-------- Working data

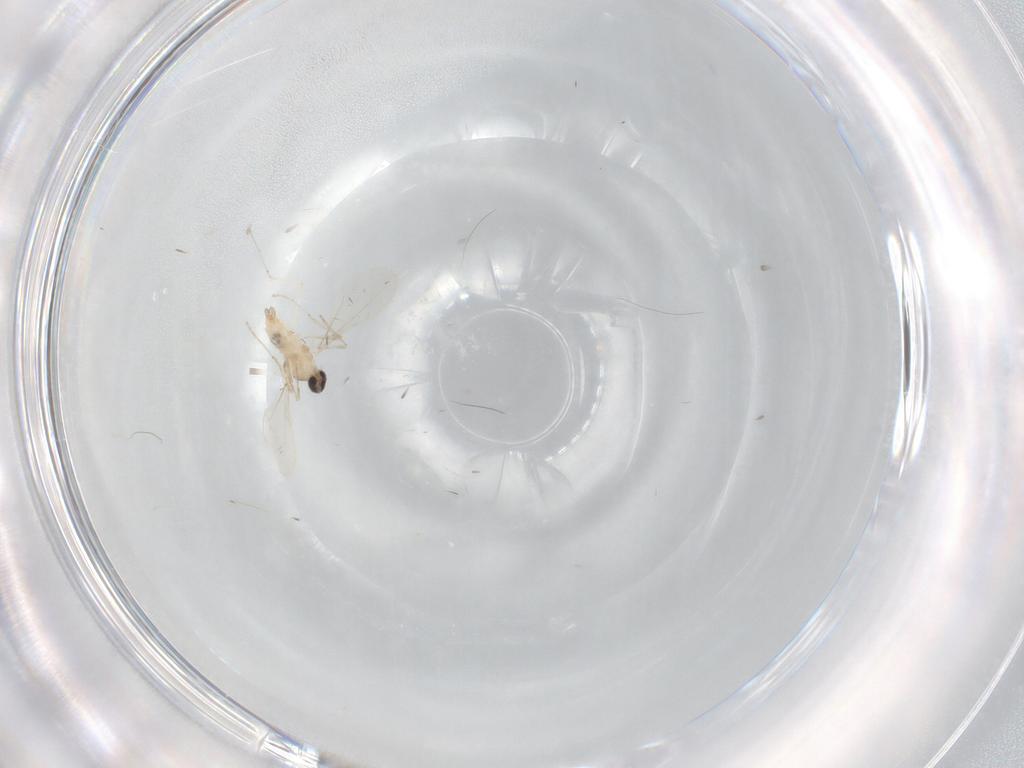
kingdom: Animalia
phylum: Arthropoda
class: Insecta
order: Diptera
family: Cecidomyiidae
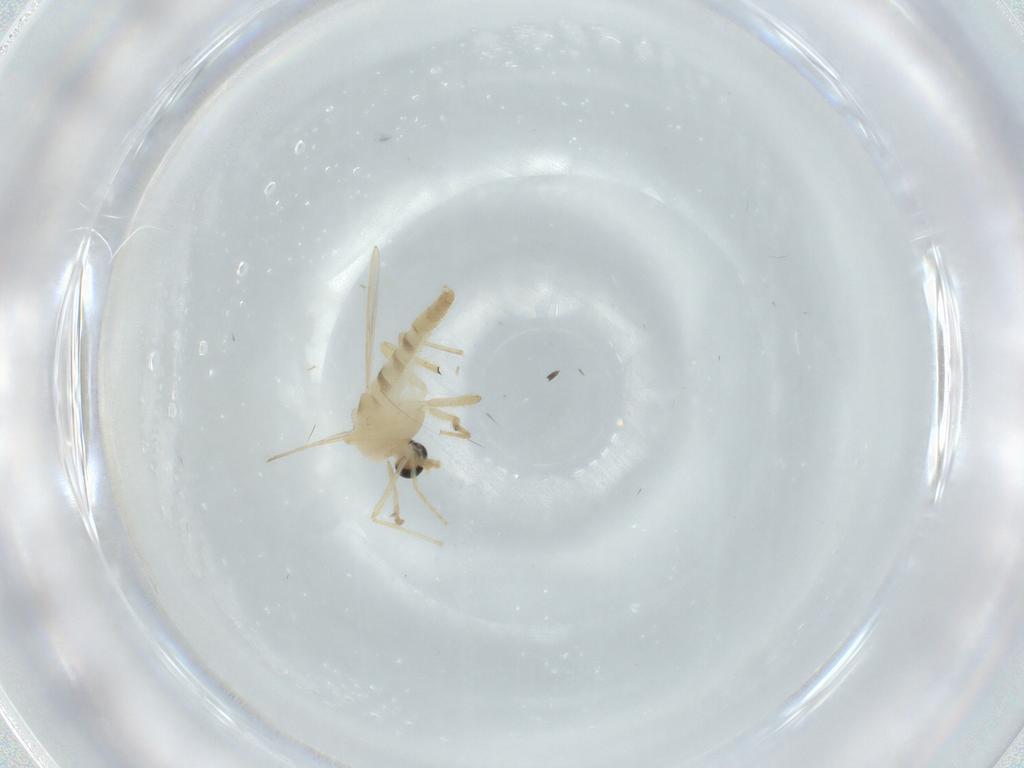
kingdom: Animalia
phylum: Arthropoda
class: Insecta
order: Diptera
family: Chironomidae
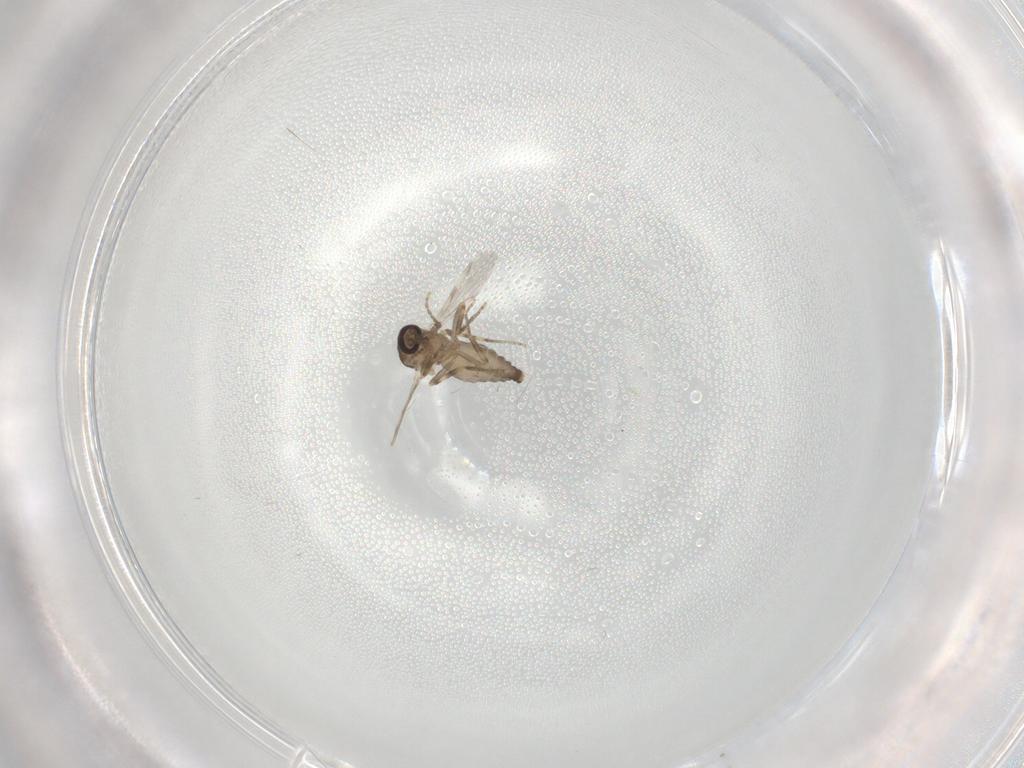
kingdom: Animalia
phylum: Arthropoda
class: Insecta
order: Diptera
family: Ceratopogonidae
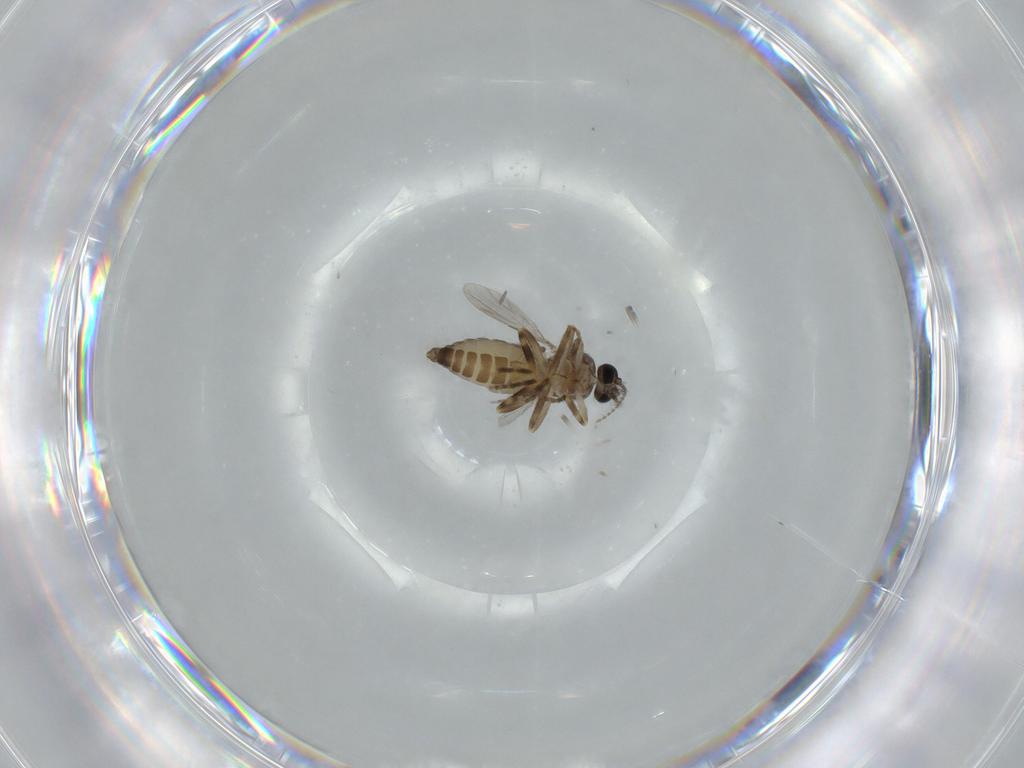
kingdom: Animalia
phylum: Arthropoda
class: Insecta
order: Diptera
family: Ceratopogonidae
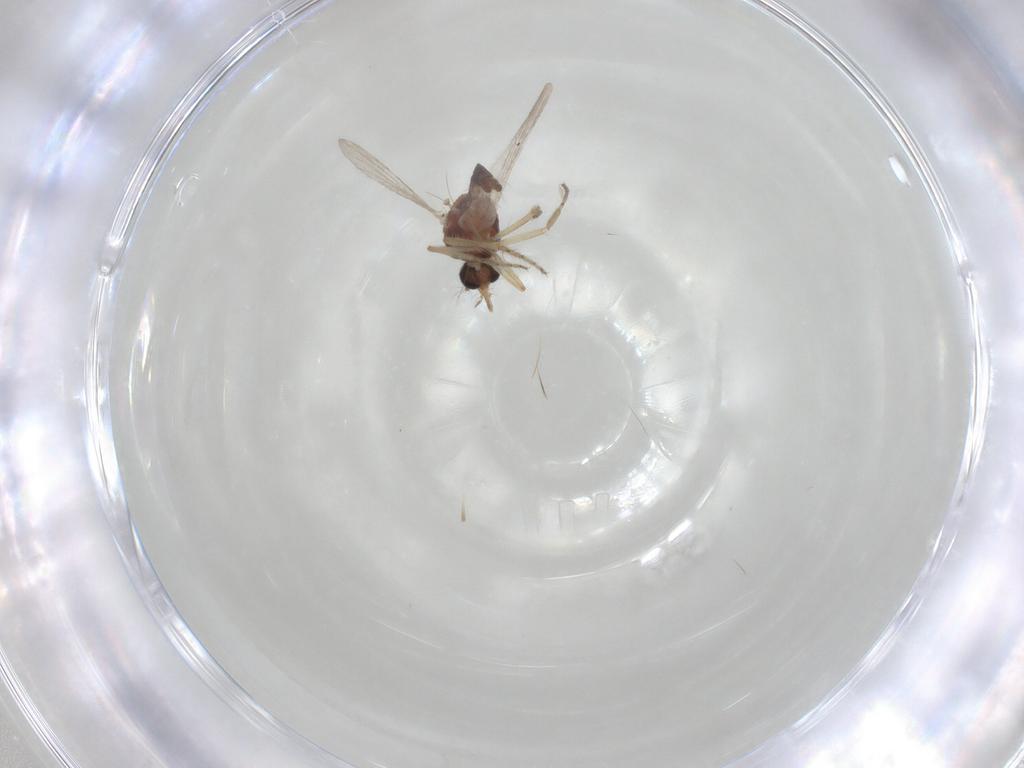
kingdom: Animalia
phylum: Arthropoda
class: Insecta
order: Diptera
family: Ceratopogonidae
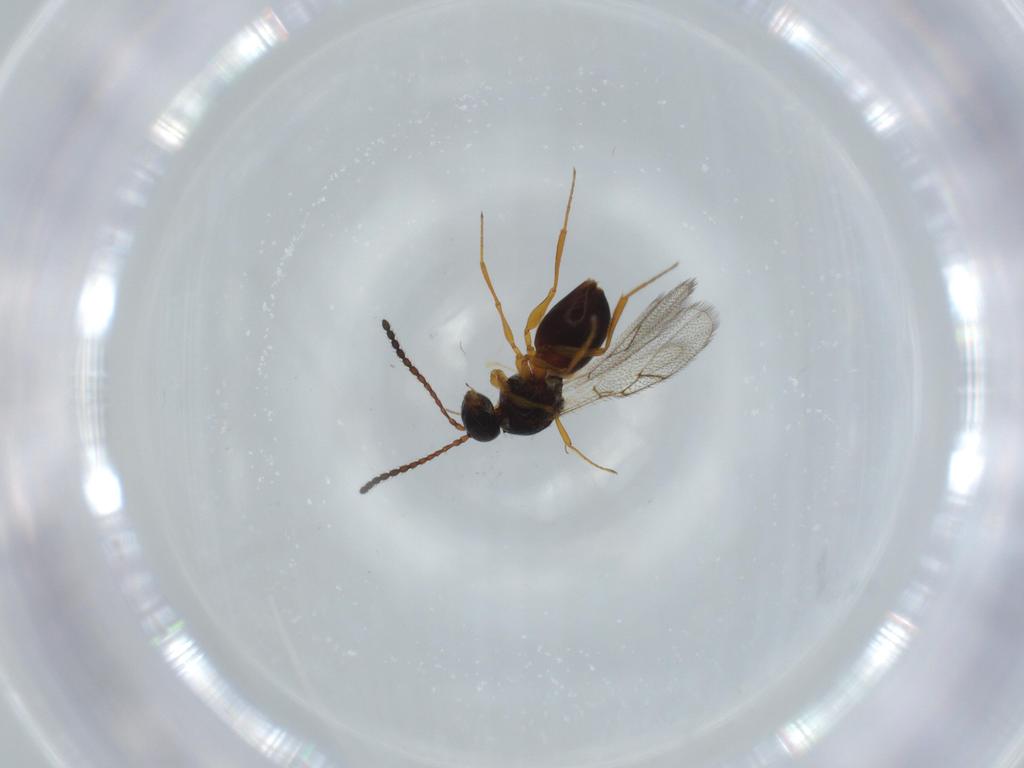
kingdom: Animalia
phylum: Arthropoda
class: Insecta
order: Hymenoptera
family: Figitidae
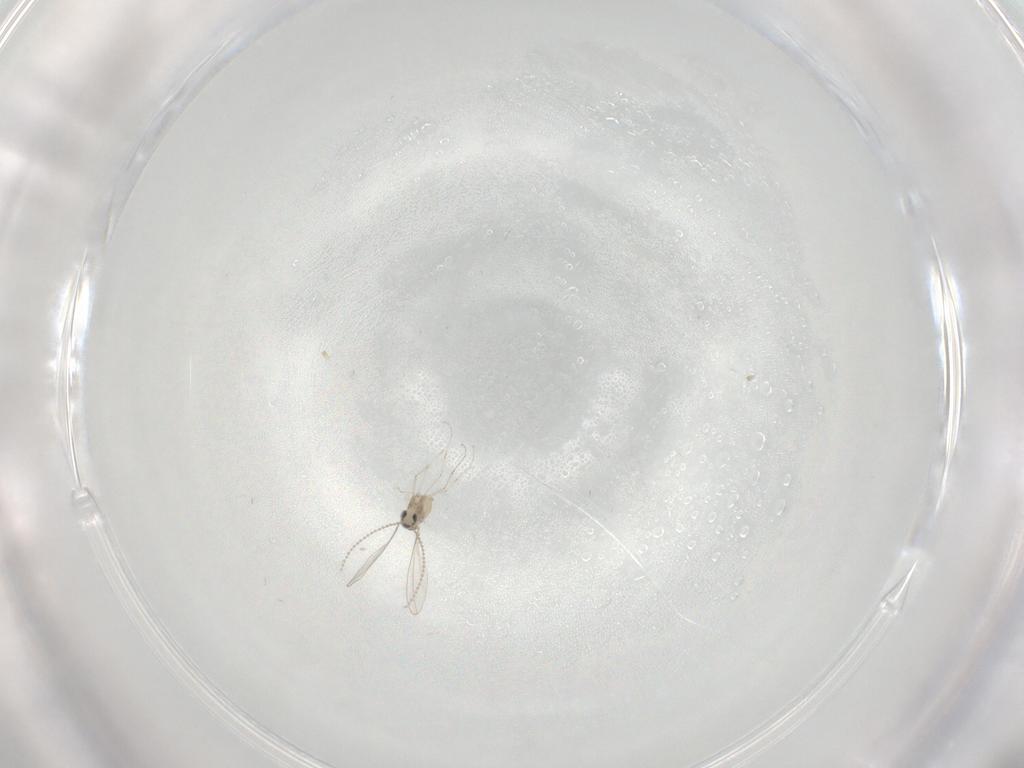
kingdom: Animalia
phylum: Arthropoda
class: Insecta
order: Diptera
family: Cecidomyiidae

----------------

◆ **Direction**: Render every line of the records as a Markdown table with the columns Row and Line, numbering the rows and skipping blank lines. Leave the pictures out.

◆ **Correct response**:
| Row | Line |
|---|---|
| 1 | kingdom: Animalia |
| 2 | phylum: Arthropoda |
| 3 | class: Insecta |
| 4 | order: Diptera |
| 5 | family: Cecidomyiidae |
| 6 | kingdom: Animalia |
| 7 | phylum: Arthropoda |
| 8 | class: Insecta |
| 9 | order: Diptera |
| 10 | family: Chironomidae |
| 11 | kingdom: Animalia |
| 12 | phylum: Arthropoda |
| 13 | class: Insecta |
| 14 | order: Diptera |
| 15 | family: Ceratopogonidae |
| 16 | kingdom: Animalia |
| 17 | phylum: Arthropoda |
| 18 | class: Insecta |
| 19 | order: Diptera |
| 20 | family: Ceratopogonidae |
| 21 | kingdom: Animalia |
| 22 | phylum: Arthropoda |
| 23 | class: Insecta |
| 24 | order: Diptera |
| 25 | family: Ceratopogonidae |
| 26 | kingdom: Animalia |
| 27 | phylum: Arthropoda |
| 28 | class: Insecta |
| 29 | order: Hymenoptera |
| 30 | family: Figitidae |
| 31 | kingdom: Animalia |
| 32 | phylum: Arthropoda |
| 33 | class: Insecta |
| 34 | order: Diptera |
| 35 | family: Cecidomyiidae |